In one of his interviews in the 1980's Georgian philosopher Merab Mamardashvili, a mentor to many young Soviet philosophers in the 1970's and 1980's, said that a poet is like a musical instrument on which the inner self plays. According to Mamardashvili, a poet is a cultural seismograph, which registers all hidden perturbations, trends and displacements. As the first one who touches the unknown, the poet brings it into the horizon of our attention.
Merab Mamardashvili pointed out that in our century philosophy usually operates with ready-made notions or cognitive blocks. The contemporary mind operates with notions that have been in use since the sixteenth, seventeenth, and eighteenth centuries. Our mind uses these cognitive units as analytic and descriptive tools to compare and contrast, to critique and explain. These manipulations, on the other hand, do not require our mind to "try them on" or to use them existentially. Most of the time our mind uses them only verbally without recognizing that it does. If cognitive units are not embedded existentially in our mental space, we do not constitute meaning. Thus, we do not think authentically.
Every category or notion represents a certain existential act of thinking. Philosophical notions are born in acts of thinking. If the thinking is authentic, the notion it raises is also authentic. Using authentic notions, we can restore the state of mind which caused them to come into being. Internalized, those notions connect us to the process of thinking which great minds have developed over centuries.
Besides authentic thinking, especially, when there is a period of transition, every period and every culture produces a lot of clutter. On the surface it may look similar to the products of authentic thinking. The only difference is that signifying symbols of clutter cannot be transferred back into acts of thinking.
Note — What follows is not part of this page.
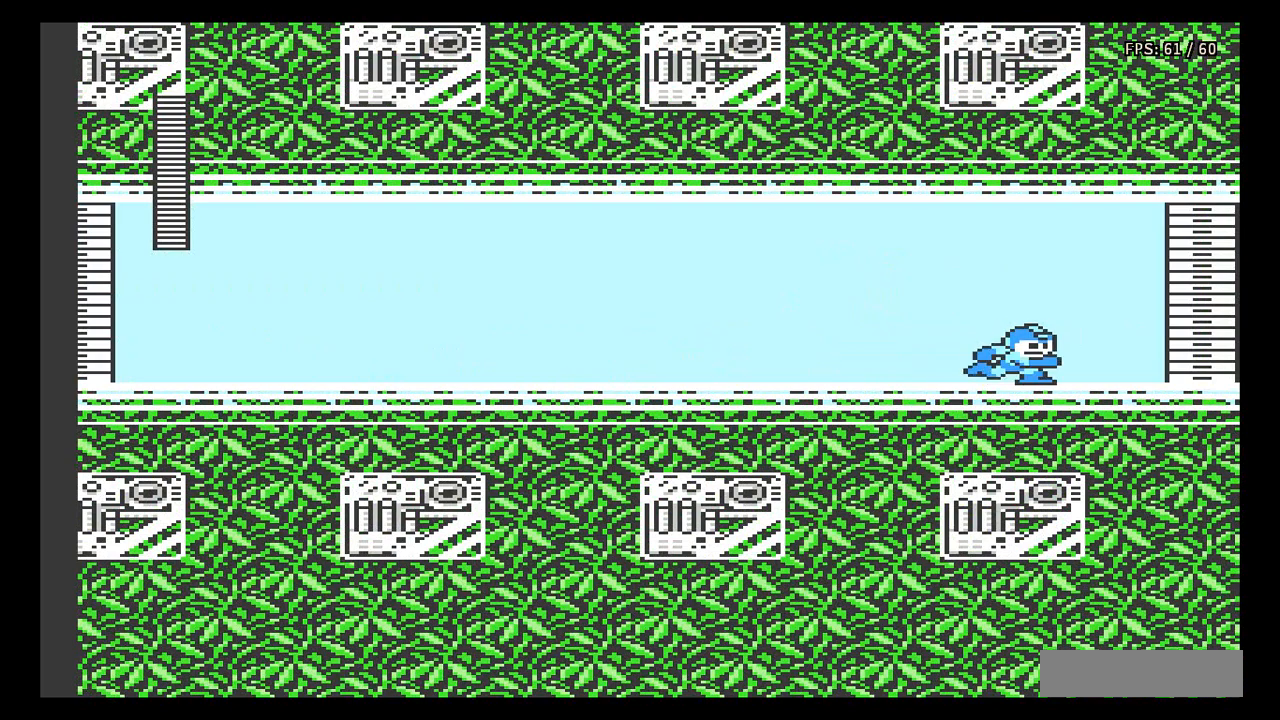
{"buttons": ["DPAD_RIGHT"], "events": []}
Mamardashvili calls verbal symbols of clutter "pseudo-thoughts". They look like products of the thinking process, but if you tried to induce an act of thinking based on them, it would fail. Pseudo-thoughts do not constitute meaning because they do not belong to the same mental space. Moreover, they are destructive. If someone honestly tried to reconstruct the process of thinking, he would never succeed because of the lack of a uniting state of mind.
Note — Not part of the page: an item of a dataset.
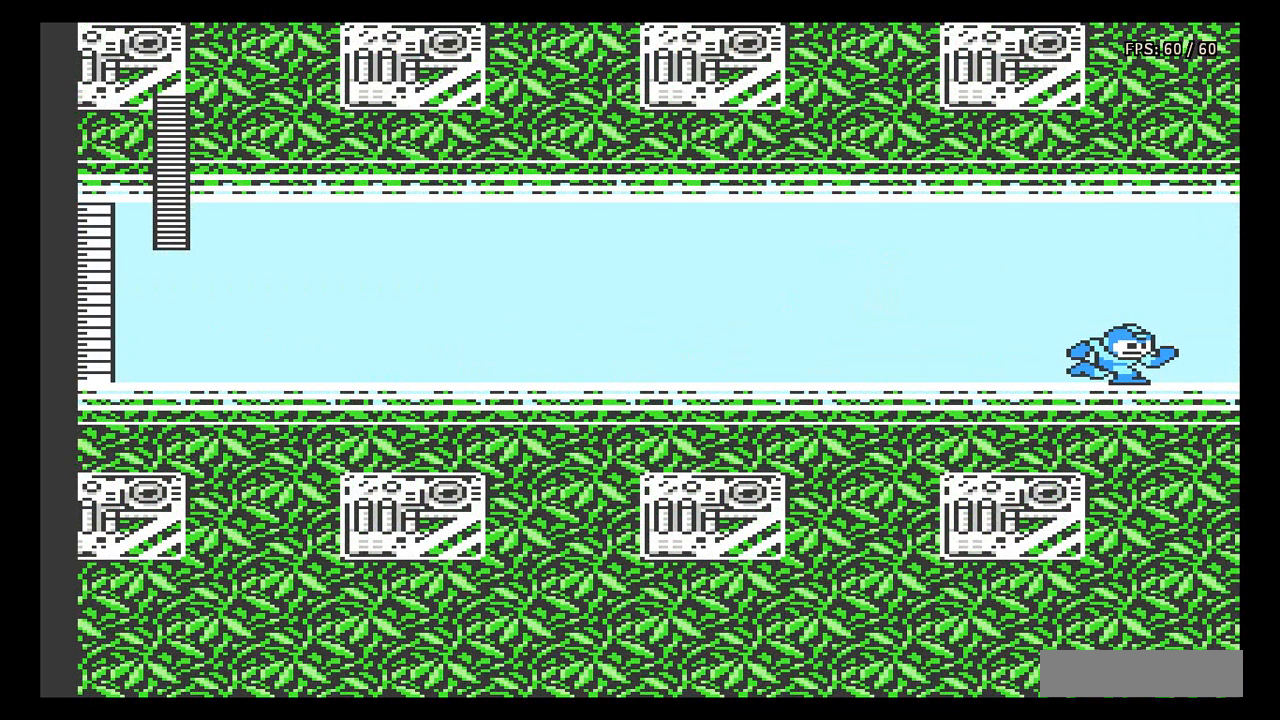
{"buttons": ["DPAD_RIGHT"], "events": []}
Where does clutter come from? Why do our minds produce clutter? First, it is pseudo-thinking that weaves words and terms into verbal lace, creating complicated patterns and impressive combinations. Second, it is pseudo-artistic imagination that claims authenticity of poetic vision.
Mamardashvili emphasized that only original, authentic thought can generate the state of mind in which a new meaning is constituted. We, as beings, are projecting ourselves into the future. We, as beings, are transcending beyond the horizon of known and into the unknown. In the process of doing so, our existence reveals itself and becomes observable. Poets and artists are the first ones who sense the new, essential changes that happen in human life. Terry Eagleton mentioned that if history moves forward, the knowledge of it travels backwards. l I would use a different metaphor: a circle. Knowledge and being are two sides of a vicious circle that preserves their authenticity. Very seldom are they balanced. Most often we have a contradictory, clashing, ambiguous, paradoxical, scattered, exaggerated, unclear, vague, and blurred landscape of our existence. It is almost impossible to keep the larger picture in focus and not to lose essential details. What happens when we are trying to locate our point of view in this overwhelmingly disastrous landscape?
SOURCE: Stafecka, Mara. Where Does Meaning Come From?” in The Visible and the Invisible in the Interplay Between Philosophy, Literature, And Reality, edited by Anna-Teresa Tymieniecka (Dordrecht; Boston: Kluwer, 2002), pp. 63-69. (Analecta Husserliana; 75) This excerpt pp. 63-64 (beginning of essay). Not included here: the remainder of the article, on postmodernism, post-Soviet literature, Victor Pelevin, Heidegger & Gadamer. The essay is partially visible at Google Books.